I think social media is such a great tool. We’re very lucky that we can post a TikTok and it can be seen by hundreds of thousands of people, it can easily reach a wide audience. But the thing is that everyone has access to it so it makes it a little bit more difficult if you want to really be successful with social media. It’s like a job in itself and it’s hard to create content, but then that’s also another dilemma. I want to make art. I want to make music and create connections. I don’t want to be making content. So I think in that sense it can also kind of diminish from the art that we’re trying to create, but it can also be something beautiful. I think it’s how you approach it. It’s definitely a skill that I’m trying to get better at. I don’t really have anyone who’s doing my promotion. Maybe in the future I’d like to have some support with that, but at the moment it’s just me. Social media is probably the main tool that I use to promote myself. It has its benefits: I have gotten a lot of gig offers through social media. But of course there’s that thing about wanting to make art versus content.
And there’s the question about privacy and how much musicians want to reveal about their private lives to promote their art.
Yeah, that’s the thing, too. And it can be embarrassing to promote, for example, a single coming out and you go ‘listen to my new single!’ to all your friends who are following you and to be constantly plugging that, because that’s something you have to do. Being a musician in itself is not the conventional path one would take and I think there is a degree of bravery that you have to have and not being afraid to be cringe. Branding and marketing is hard to do for yourself because promoting yourself, branding yourself, it’s such a strange thing and it’s hard without a team.
As an audience member, you see so many people filming and taking photos of the artists during concerts. How do you, as an artist, deal with that? Does it bother you?

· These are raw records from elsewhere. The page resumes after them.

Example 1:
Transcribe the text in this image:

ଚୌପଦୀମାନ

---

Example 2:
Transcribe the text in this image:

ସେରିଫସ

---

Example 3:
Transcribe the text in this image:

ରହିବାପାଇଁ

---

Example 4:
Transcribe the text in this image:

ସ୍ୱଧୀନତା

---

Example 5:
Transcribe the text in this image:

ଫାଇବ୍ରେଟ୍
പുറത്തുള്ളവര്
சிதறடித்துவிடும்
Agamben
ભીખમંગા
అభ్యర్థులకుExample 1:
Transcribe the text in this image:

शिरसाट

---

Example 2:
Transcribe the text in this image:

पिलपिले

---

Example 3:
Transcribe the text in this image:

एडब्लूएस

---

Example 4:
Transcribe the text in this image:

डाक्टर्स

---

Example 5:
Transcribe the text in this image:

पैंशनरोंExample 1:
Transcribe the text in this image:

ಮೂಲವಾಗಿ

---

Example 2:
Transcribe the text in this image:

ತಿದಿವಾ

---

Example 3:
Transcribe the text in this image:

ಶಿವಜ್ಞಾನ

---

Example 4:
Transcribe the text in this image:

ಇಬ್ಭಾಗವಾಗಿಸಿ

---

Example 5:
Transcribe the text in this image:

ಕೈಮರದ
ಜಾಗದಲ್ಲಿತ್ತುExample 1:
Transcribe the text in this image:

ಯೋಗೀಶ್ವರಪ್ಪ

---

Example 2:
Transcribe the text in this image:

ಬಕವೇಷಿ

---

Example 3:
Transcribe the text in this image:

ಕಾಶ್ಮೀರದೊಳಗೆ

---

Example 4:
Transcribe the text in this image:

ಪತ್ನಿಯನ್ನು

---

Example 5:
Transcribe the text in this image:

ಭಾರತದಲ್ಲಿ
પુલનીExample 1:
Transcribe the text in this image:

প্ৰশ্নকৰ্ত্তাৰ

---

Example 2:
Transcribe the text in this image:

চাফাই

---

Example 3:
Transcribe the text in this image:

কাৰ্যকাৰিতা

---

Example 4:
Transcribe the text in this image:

Well, that comes with a lot of mixed feelings. I think it’s something to get used to for sure, because it is kind of unnatural being filmed all the time or having photos taken if you’re not used to it. Of course there’s always room for your comparison. If you get a bad angle – I think everyone knows what it’s like to have a bad picture taken of them – then that can be posted anywhere and you kind of have to get over the fact that there might be some horrible images out there. But then again, I’m also grateful for whoever is taking photos and videos of me in a sense that it means they’re probably enjoying it and want to share it. So yeah, it’s a bittersweet feeling because of course sometimes you can get the worst angle of your life but sometimes it’s also the fact that people are enjoying what you’re doing.
You’ve just graduated. What are your future plans?
I want to record a single and eventually an EP or a full album, so I’m working on a lot of new original material. I’m also preparing for live shows, some of them are more intimate and emotionally connected and some are with a bigger band. I’d love to collaborate more in Luxembourg as well. I’m developing plans in Ireland and internationally but Luxembourg at the end of the day is my home so I always want to root it back there as well.